When I'm supposed to go right, I go left......
When I'm supposed to make friends, I make enemies......
When I'm supposed to be happy and enjoying life, I'm consumed by apathy, hatred....
I don't know what to do any longer.
xdancing_for_rainx
September 16th, 2011, 05:10 PM
food
MalditoDia
September 16th, 2011, 05:11 PM
the ladies at the library.
Magenta
September 16th, 2011, 07:46 PM
I'm tired of being abandoned, brushed aside, felt like I'm unwanted. I can disappear and no one will care.
Carlyle
September 16th, 2011, 07:55 PM
Never being enough or being good enough for anybody..

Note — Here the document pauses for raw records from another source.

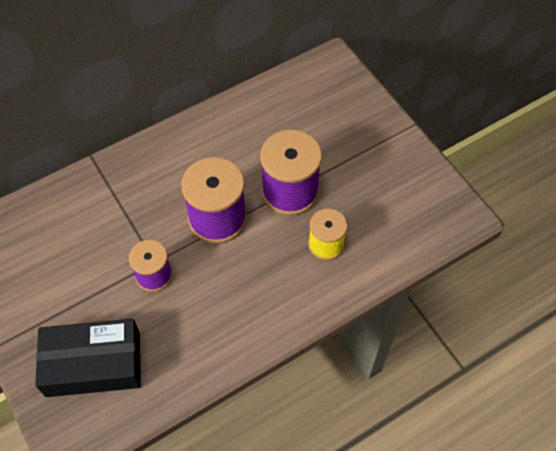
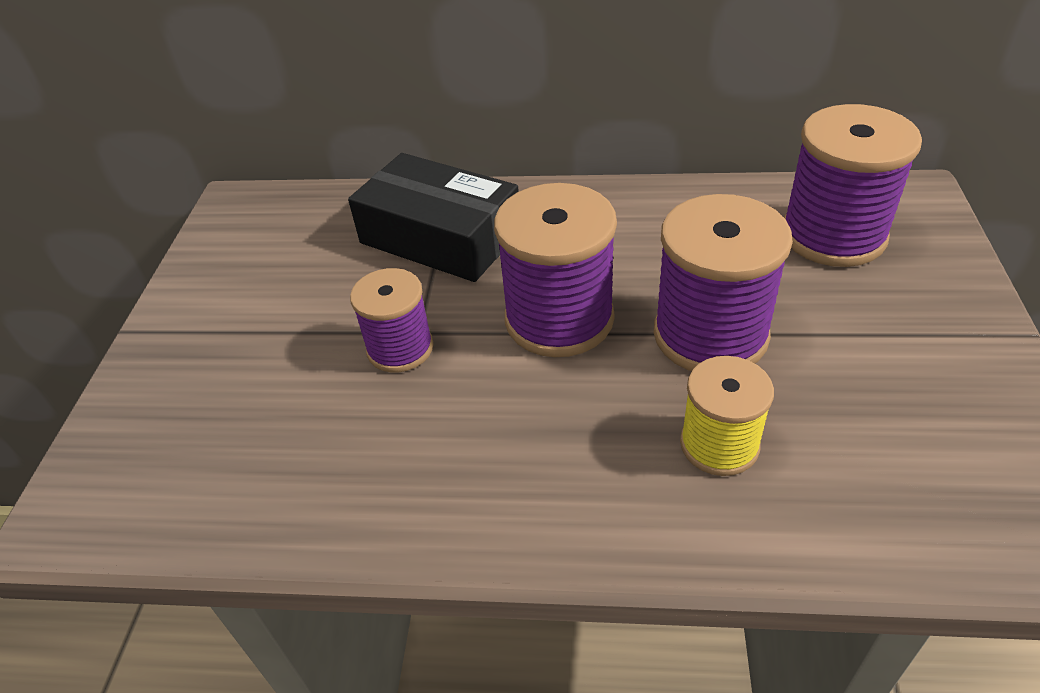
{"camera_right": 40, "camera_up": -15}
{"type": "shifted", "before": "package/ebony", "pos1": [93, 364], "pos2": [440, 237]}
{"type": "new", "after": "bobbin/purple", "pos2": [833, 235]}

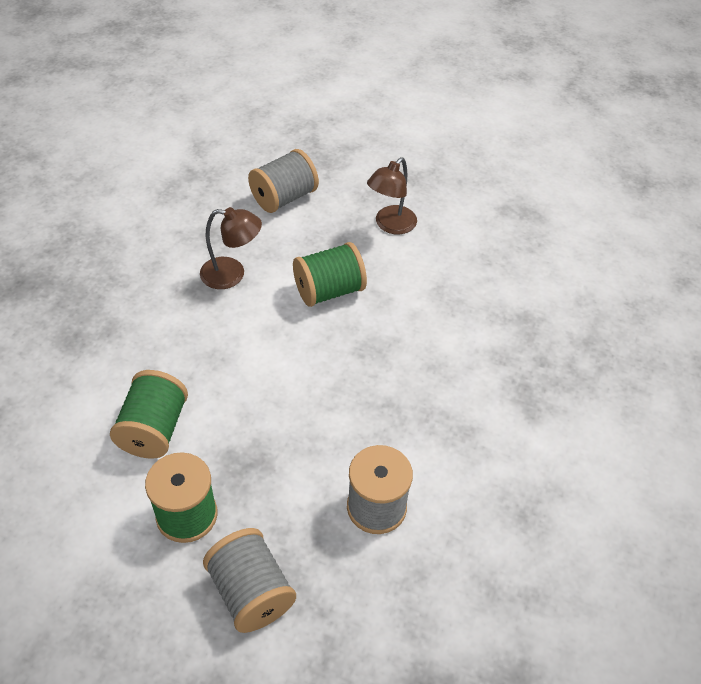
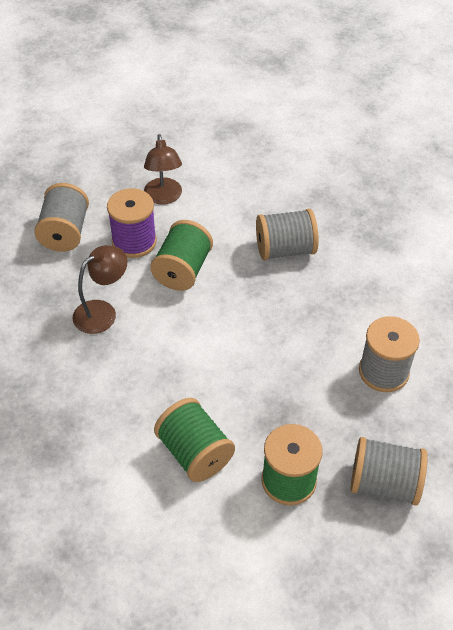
{"camera_right": -45, "camera_up": 0}
{"type": "new", "after": "bobbin/purple", "pos2": [134, 242]}
{"type": "new", "after": "bobbin/gray", "pos2": [285, 250]}

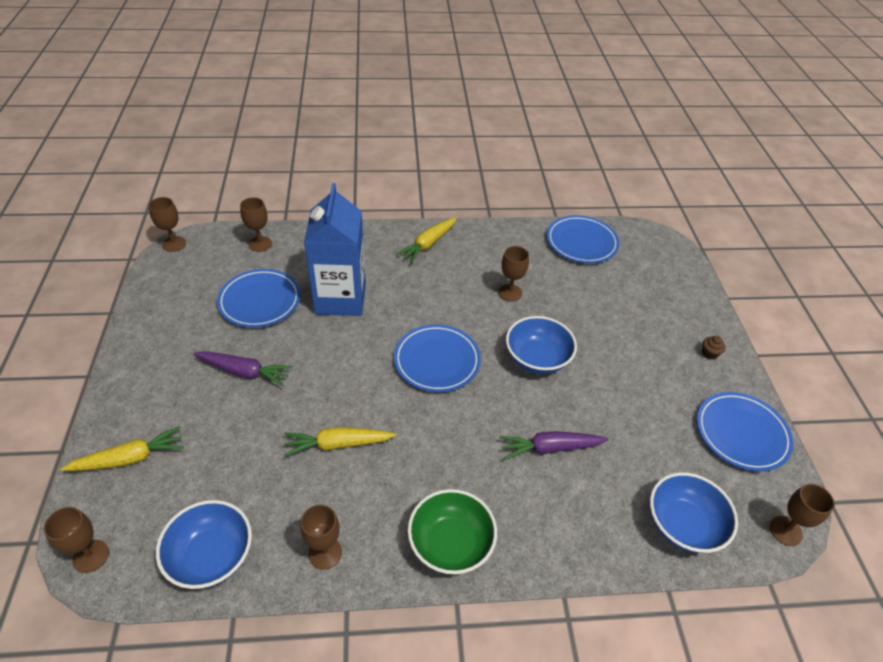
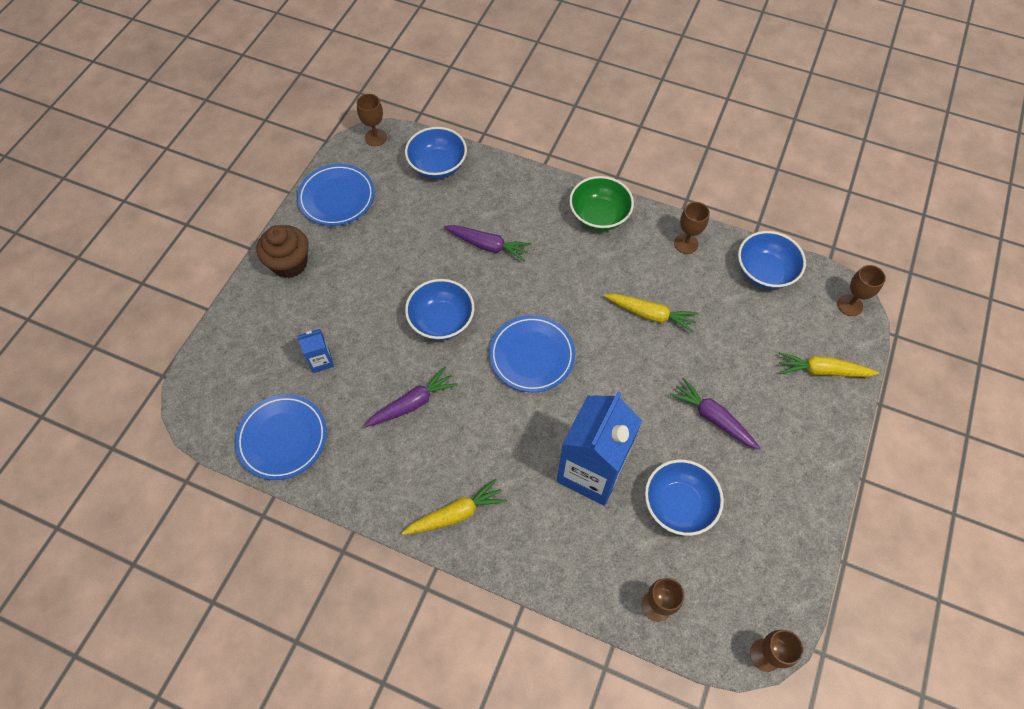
{"camera_right": -150, "camera_up": 15}
{"type": "swapped", "before": "flat dish/blue", "after": "bowl/blue", "pos1": [260, 301], "pos2": [678, 504]}
{"type": "swapped", "before": "wine glass/brown", "after": "carrot/purple", "pos1": [510, 292], "pos2": [413, 403]}
{"type": "scaled", "before": "muffin/brown", "pos1": [709, 353], "pos2": [289, 263], "scale": 2.37}
{"type": "new", "after": "juice carton/blue", "pos2": [321, 361]}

The guy I like.. Told him how I felt, he laughed at me and called me a homo. told all his friends and my whole school knows. Now, I get laughed at all the time and someone even spray painted "fag" on my school locker... I just wanna die.
ShadowGirl
September 16th, 2011, 08:03 PM
My scars are fading and I don't want them to, but at the same time I'm so ashamed of them.
Suicune
September 17th, 2011, 12:24 AM
People invited me to sit with them today and the other people there simply ignored the fact that I existed.